H - transverse venous sinus stenosis. Cranio-caudal maximum intensity projection of a postcontrast magnetic resonance venogram. Arrowheads illustrate smooth tapered severe stenosis of the distal transverse sinuses bilaterally.

Such a three-dimensional reconstruction of brain tissue with magnetic resonance imaging provides invaluable assistance to a neurosurgeon in planning an operation and for subsequent postoperative control.

Magnetic resonance imaging of the brain in the sagittal plane is prescribed for some of its diseases. Showing sections of the third and fourth ventricles of the brain.

Early diagnosis with the use of magnetic resonance imaging of the brain allows timely treatment of the patient's disease.

The ability using magnetic resonance imaging to simultaneously demonstrate the spinal cord and spine along the cervical spine without the introduction of contrast agents into the spinal cord spaces and without the use of ionizing radiation (X-ray), to determine the localization and size of tumors, the state of the intervertebral discs of the cervical spine, intervertebral joints, vertebral bodies.

Currently, magnetic resonance imaging of the brain has come to the fore in the diagnosis of most diseases of the brain and its vessels, pushing aside such invasive methods as myelography, and giving the patient's ionizing radiation, such as computed tomography (CT).
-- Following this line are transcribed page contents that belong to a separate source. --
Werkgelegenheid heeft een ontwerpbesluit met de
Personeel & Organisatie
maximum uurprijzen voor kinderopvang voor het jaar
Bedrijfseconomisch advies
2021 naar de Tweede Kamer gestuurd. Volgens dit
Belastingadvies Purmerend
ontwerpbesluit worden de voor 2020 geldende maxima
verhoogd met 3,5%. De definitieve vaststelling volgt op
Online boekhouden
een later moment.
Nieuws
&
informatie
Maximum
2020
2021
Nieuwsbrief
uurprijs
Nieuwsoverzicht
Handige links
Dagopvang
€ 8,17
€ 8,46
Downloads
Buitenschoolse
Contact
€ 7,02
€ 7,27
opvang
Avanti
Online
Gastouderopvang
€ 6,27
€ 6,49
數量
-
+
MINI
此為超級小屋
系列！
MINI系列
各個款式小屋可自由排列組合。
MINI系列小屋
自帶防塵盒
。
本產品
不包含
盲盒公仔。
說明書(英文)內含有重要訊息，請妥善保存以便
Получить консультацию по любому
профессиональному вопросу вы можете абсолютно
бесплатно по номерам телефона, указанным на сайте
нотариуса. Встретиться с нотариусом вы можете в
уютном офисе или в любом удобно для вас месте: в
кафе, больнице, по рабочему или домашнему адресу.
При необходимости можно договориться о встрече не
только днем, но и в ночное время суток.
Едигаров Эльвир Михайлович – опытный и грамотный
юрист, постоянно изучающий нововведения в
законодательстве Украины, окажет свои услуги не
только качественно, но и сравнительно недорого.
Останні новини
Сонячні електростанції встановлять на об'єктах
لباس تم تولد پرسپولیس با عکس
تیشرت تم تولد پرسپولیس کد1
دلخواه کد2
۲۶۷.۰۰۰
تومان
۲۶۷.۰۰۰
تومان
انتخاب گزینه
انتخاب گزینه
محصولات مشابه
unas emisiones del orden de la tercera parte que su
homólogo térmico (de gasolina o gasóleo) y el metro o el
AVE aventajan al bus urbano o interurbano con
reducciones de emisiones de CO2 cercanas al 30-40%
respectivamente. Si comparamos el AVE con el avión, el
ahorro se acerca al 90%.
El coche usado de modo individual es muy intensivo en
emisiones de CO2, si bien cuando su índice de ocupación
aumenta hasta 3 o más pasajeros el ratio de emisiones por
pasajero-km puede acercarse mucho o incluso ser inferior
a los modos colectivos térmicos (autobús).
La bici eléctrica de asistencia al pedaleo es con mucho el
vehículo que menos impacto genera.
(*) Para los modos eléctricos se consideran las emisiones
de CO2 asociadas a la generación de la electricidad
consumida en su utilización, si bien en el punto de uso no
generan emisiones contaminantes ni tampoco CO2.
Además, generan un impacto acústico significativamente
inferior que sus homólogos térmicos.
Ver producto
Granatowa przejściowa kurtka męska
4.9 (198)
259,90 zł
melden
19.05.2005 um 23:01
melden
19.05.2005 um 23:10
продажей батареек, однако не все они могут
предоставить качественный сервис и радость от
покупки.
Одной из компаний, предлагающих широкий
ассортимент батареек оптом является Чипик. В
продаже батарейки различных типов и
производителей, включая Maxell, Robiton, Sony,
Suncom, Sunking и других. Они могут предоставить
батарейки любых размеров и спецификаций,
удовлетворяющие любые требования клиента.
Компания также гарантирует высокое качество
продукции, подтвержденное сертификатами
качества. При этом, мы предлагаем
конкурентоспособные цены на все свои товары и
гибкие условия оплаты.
Magnetic resonance imaging of the brain in the axial plane is prescribed for some of its diseases.

In what cases can a magnetic resonance imaging of the brain be prescribed:

Diagnostic procedure for magnetic resonance imaging of the brain.

Our patients are offered to undergo an MRI scan of the brain using an apparatus with a magnetic field of 3.0 T (Tesla). It is also possible to conduct MRI with intravenous contrast (Omniscan contrast) to increase the visual difference between healthy tissue and tumor. Weight restriction (for a patient with a large weight) during magnetic resonance imaging - up to 200 kg.